Rottenborn betont weiterhin, dass die Jury nicht glauben muss, dass Depp missbräuchlich war, nur dass er während des Prozesses nicht beweisen konnte, dass er sie nie auch nur ein einziges Mal missbraucht hätte. "Es geht nicht darum, wer der bessere Ehepartner ist", sagt er. "Es geht nicht darum, ob Sie glauben, dass Frau Heard Herr Depp möglicherweise missbraucht hat." Wenn die Jury denke, dass beide sich missbräuchlich verhalten hätten, gewinne Amber, fügt er hinzu.
"Geht um so viel mehr als Johnny Depp gegen Amber Heard"
Rottenborn zeigt auch Fotos eines scheinbar ohnmächtigen Depp und verschiedene Nachrichten des Schauspielers an seine Freunde, in denen er schreibt, dass er mit dem Trinken aufhören müsse. Er erinnerte die Jury zudem an mutmaßliche Vorfälle auf einem Flug nach Moskau und einem in Australien. Es gebe "überwältigende Beweise für Missbrauch", so Rottenborn.
Rottenborn: "In diesem Prozess geht es um so viel mehr als Johnny Depp gegen Amber Heard.
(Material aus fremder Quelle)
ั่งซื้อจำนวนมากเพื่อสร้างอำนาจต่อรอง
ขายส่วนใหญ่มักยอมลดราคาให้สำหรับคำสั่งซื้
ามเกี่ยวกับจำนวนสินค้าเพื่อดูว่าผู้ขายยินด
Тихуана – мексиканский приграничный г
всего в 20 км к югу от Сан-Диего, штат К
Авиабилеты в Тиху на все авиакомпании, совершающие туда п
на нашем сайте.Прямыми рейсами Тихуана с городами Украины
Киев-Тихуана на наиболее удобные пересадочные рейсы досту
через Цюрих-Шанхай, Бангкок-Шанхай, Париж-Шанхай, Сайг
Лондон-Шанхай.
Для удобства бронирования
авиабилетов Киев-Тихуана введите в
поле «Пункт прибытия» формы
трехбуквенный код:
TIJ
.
Es geht um Meinungsfreiheit. Stehen Sie dafür ein, schützen Sie es und weisen Sie Mr. Depps Behauptungen gegen Amber zurück." Heards Anwältin Elaine Bredehoft nennt zum Abschluss Depps Klage "psychischen Missbrauch". "Wir bitten Sie, diesen Mann endlich zur Verantwortung zu ziehen", sagt Bredehoft.
Die Verteidigung der Schauspielerin fordert Depp auf, Verantwortung für sein Fehlverhalten zu übernehmen. "Er hat jedem auf der Welt die Schuld zugeschoben: Seinem Agenten, seinem Manager, seinem Anwalt, Amber, seinen Freunden", sagt Heards Verteidigerin Bredehoft an die sieben Mitglieder der Jury gewandt. "Noch nie hat er für irgendetwas in seinem Leben Verantwortung übernommen. Aber wir fordern Sie dazu auf, ihn dazu zu zwingen, Verantwortung zu übernehmen."